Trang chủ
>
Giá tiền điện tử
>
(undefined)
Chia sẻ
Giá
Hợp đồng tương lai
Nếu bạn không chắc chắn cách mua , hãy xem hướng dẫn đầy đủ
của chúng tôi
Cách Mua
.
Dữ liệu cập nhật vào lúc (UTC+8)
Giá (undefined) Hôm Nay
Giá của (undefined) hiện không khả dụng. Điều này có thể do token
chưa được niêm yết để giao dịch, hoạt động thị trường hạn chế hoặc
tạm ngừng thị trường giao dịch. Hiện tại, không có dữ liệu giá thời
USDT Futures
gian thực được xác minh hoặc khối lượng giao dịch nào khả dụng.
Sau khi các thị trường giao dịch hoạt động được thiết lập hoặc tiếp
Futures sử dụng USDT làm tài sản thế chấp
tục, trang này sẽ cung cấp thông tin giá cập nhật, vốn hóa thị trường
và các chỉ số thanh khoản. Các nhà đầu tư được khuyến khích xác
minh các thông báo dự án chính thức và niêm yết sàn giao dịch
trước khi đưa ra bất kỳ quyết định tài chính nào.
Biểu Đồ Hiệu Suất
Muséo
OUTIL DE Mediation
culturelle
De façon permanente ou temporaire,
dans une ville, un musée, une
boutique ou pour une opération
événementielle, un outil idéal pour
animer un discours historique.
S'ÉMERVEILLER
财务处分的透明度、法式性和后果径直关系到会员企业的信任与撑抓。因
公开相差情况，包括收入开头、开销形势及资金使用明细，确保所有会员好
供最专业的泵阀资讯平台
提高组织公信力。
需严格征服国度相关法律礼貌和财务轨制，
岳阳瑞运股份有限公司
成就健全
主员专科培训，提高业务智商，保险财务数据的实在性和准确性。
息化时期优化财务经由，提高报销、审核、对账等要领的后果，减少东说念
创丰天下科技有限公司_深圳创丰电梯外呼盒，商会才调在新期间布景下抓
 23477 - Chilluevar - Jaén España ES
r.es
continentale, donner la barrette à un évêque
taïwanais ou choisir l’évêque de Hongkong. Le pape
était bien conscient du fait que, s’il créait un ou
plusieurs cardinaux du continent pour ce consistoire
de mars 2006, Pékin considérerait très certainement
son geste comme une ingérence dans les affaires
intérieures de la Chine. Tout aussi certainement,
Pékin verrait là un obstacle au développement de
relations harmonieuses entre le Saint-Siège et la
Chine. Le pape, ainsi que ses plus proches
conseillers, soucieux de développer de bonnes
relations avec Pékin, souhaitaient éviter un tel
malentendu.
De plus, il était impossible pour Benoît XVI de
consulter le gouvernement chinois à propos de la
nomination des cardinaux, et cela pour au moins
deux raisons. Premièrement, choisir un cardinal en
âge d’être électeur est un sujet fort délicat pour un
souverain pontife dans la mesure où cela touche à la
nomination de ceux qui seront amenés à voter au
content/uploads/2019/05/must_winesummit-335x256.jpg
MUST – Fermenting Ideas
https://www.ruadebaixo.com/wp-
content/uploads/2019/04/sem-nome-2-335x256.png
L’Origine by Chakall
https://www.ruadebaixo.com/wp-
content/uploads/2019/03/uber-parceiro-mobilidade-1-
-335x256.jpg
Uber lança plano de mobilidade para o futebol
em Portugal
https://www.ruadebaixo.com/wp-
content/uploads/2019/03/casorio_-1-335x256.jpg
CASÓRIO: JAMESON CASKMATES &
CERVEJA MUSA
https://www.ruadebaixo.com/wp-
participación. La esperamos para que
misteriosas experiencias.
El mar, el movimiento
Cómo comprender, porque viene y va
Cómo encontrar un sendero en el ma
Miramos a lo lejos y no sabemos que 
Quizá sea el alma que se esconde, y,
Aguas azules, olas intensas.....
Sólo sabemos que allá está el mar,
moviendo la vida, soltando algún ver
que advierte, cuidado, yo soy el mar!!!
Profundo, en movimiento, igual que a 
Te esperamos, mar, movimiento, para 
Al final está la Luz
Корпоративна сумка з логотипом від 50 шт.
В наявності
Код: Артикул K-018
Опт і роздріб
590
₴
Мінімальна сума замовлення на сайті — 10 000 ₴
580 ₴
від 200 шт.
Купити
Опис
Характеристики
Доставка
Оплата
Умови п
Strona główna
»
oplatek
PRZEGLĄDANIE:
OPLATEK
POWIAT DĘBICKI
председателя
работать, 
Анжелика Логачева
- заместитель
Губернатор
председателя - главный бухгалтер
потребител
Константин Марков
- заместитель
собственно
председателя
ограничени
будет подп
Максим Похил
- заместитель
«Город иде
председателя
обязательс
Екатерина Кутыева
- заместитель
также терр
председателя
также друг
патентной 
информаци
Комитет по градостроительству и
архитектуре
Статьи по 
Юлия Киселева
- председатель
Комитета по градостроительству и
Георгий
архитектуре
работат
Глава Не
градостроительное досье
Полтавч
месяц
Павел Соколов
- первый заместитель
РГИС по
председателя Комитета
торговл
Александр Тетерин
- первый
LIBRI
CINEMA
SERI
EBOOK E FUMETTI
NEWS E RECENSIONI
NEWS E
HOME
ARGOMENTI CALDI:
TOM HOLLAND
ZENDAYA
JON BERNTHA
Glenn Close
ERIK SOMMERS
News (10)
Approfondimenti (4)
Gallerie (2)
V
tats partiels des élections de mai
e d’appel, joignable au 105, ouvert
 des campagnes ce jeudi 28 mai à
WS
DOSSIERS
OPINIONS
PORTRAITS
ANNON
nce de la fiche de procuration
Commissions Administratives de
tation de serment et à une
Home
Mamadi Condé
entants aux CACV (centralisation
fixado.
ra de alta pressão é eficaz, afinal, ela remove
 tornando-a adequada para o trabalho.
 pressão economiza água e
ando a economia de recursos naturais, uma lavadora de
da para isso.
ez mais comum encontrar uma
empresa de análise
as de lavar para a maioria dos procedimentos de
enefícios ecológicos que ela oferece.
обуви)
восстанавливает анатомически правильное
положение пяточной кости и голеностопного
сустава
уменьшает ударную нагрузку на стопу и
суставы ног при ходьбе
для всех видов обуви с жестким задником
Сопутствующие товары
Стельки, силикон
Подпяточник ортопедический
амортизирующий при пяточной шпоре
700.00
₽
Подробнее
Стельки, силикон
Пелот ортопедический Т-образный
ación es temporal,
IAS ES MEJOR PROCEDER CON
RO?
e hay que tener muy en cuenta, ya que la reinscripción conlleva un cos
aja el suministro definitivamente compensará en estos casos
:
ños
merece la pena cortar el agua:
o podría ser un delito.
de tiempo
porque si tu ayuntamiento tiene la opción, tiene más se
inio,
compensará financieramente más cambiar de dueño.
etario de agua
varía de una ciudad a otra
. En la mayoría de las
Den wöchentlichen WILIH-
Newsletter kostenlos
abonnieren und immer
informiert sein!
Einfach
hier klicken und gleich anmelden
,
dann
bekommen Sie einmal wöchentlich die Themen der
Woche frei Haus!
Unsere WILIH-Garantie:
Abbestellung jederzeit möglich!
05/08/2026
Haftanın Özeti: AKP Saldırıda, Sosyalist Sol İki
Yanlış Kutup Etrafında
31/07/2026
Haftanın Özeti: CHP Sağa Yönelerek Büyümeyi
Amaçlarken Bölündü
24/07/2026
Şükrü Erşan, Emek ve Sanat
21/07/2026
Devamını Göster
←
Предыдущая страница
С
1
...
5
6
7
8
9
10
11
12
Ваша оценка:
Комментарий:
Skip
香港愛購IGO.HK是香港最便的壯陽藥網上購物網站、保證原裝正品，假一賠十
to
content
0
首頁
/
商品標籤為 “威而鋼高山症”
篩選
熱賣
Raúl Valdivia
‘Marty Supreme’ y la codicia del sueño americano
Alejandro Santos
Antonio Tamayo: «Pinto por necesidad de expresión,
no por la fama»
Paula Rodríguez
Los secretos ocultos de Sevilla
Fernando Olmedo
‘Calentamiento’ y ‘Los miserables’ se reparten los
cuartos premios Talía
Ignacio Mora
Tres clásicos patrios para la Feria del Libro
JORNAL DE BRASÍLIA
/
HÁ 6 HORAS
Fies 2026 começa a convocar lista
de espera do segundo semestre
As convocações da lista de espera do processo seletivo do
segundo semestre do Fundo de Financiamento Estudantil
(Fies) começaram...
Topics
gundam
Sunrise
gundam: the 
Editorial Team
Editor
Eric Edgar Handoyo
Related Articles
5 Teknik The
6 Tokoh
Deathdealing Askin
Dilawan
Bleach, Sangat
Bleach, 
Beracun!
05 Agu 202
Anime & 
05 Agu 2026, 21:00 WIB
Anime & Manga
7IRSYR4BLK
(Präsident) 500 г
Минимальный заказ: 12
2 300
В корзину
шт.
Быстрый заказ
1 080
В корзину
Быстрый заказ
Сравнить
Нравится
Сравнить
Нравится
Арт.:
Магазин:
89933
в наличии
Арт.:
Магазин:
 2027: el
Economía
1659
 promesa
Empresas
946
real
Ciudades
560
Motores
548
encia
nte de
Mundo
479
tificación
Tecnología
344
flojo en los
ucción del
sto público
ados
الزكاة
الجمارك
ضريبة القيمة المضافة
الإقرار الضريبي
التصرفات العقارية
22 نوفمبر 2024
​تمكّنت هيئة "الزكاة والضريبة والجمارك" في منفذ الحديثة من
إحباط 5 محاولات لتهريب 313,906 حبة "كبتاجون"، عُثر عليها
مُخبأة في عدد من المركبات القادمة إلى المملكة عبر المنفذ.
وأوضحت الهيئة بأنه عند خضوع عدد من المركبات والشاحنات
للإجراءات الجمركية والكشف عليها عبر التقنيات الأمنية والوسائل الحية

TASK DESCRIPTION => Word for word, restate the lines above from the line containing "Commissions Administratives de" through the line containing "Raúl Valdivia", with both included and nothing else.

RESPONSE =>
Commissions Administratives de
tation de serment et à une
Home
Mamadi Condé
entants aux CACV (centralisation
fixado.
ra de alta pressão é eficaz, afinal, ela remove
 tornando-a adequada para o trabalho.
 pressão economiza água e
ando a economia de recursos naturais, uma lavadora de
da para isso.
ez mais comum encontrar uma
empresa de análise
as de lavar para a maioria dos procedimentos de
enefícios ecológicos que ela oferece.
обуви)
восстанавливает анатомически правильное
положение пяточной кости и голеностопного
сустава
уменьшает ударную нагрузку на стопу и
суставы ног при ходьбе
для всех видов обуви с жестким задником
Сопутствующие товары
Стельки, силикон
Подпяточник ортопедический
амортизирующий при пяточной шпоре
700.00
₽
Подробнее
Стельки, силикон
Пелот ортопедический Т-образный
ación es temporal,
IAS ES MEJOR PROCEDER CON
RO?
e hay que tener muy en cuenta, ya que la reinscripción conlleva un cos
aja el suministro definitivamente compensará en estos casos
:
ños
merece la pena cortar el agua:
o podría ser un delito.
de tiempo
porque si tu ayuntamiento tiene la opción, tiene más se
inio,
compensará financieramente más cambiar de dueño.
etario de agua
varía de una ciudad a otra
. En la mayoría de las
Den wöchentlichen WILIH-
Newsletter kostenlos
abonnieren und immer
informiert sein!
Einfach
hier klicken und gleich anmelden
,
dann
bekommen Sie einmal wöchentlich die Themen der
Woche frei Haus!
Unsere WILIH-Garantie:
Abbestellung jederzeit möglich!
05/08/2026
Haftanın Özeti: AKP Saldırıda, Sosyalist Sol İki
Yanlış Kutup Etrafında
31/07/2026
Haftanın Özeti: CHP Sağa Yönelerek Büyümeyi
Amaçlarken Bölündü
24/07/2026
Şükrü Erşan, Emek ve Sanat
21/07/2026
Devamını Göster
←
Предыдущая страница
С
1
...
5
6
7
8
9
10
11
12
Ваша оценка:
Комментарий:
Skip
香港愛購IGO.HK是香港最便的壯陽藥網上購物網站、保證原裝正品，假一賠十
to
content
0
首頁
/
商品標籤為 “威而鋼高山症”
篩選
熱賣
Raúl Valdivia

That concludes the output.